Work item: From the entries below, output the line with "ring dip: (190, 134)" and each following line up to and including the line with "middle mcp: (231, 103)", exactly as written.

Data supplied:
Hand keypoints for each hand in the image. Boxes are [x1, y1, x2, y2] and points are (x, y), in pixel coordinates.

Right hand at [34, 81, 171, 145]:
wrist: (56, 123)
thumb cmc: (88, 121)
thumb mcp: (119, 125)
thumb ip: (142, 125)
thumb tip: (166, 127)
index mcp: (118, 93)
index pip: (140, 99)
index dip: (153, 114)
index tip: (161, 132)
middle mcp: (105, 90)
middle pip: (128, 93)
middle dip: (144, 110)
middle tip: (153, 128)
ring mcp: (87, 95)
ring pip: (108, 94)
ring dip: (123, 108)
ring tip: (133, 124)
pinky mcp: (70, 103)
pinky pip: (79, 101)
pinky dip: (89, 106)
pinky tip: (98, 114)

--

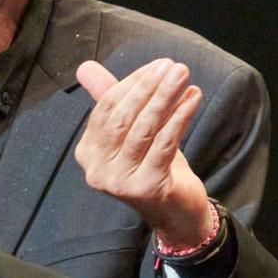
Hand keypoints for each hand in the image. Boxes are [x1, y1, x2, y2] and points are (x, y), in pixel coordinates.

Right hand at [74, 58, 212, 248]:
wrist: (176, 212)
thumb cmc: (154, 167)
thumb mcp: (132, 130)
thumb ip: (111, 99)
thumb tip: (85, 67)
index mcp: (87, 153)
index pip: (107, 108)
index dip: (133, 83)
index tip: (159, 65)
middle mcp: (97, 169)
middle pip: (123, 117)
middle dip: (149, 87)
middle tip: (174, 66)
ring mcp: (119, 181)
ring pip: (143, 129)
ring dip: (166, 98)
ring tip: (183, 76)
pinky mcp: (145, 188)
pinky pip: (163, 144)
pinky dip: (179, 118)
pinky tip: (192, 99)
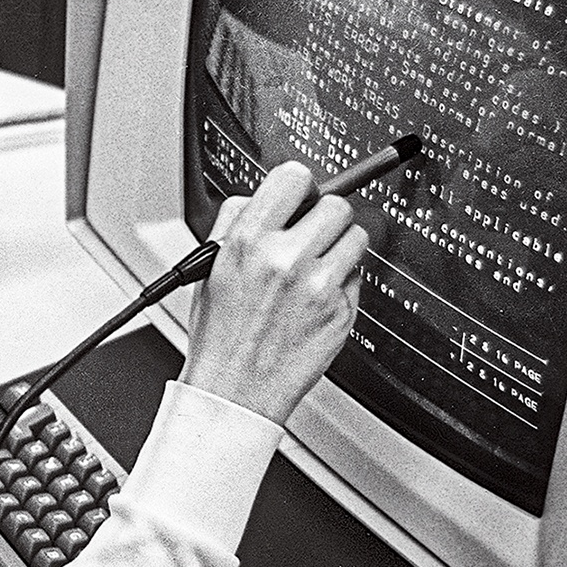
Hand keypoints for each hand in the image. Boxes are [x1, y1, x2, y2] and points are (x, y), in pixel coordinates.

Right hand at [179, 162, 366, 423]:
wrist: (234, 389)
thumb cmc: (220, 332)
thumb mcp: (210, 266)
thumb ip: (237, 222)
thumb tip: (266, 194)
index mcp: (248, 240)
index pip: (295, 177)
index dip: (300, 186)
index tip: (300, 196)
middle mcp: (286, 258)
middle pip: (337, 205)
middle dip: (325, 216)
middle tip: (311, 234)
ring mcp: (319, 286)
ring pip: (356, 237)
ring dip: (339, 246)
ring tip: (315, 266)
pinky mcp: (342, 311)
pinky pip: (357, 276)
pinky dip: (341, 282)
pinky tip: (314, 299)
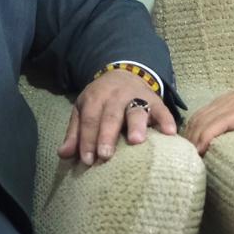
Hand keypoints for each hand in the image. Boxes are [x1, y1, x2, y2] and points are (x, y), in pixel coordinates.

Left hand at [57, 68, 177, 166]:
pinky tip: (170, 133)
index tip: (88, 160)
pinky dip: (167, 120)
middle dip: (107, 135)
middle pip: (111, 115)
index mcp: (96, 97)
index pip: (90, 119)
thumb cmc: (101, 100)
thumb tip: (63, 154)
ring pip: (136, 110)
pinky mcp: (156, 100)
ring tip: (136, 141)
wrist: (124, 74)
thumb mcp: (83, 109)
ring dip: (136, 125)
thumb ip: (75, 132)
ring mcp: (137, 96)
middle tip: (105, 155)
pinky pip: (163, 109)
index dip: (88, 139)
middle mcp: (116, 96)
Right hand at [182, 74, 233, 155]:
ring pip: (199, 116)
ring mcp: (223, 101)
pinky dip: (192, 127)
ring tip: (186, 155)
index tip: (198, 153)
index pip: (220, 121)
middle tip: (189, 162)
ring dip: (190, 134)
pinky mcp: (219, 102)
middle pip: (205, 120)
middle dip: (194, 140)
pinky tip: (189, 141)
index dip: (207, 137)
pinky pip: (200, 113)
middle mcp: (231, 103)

Exercise result:
ring dip: (190, 134)
pinky mcp: (219, 102)
middle pip: (205, 120)
middle dip: (194, 140)
pinky tip: (189, 141)
index dip: (207, 137)
pinky pip: (200, 113)
middle mcp: (231, 103)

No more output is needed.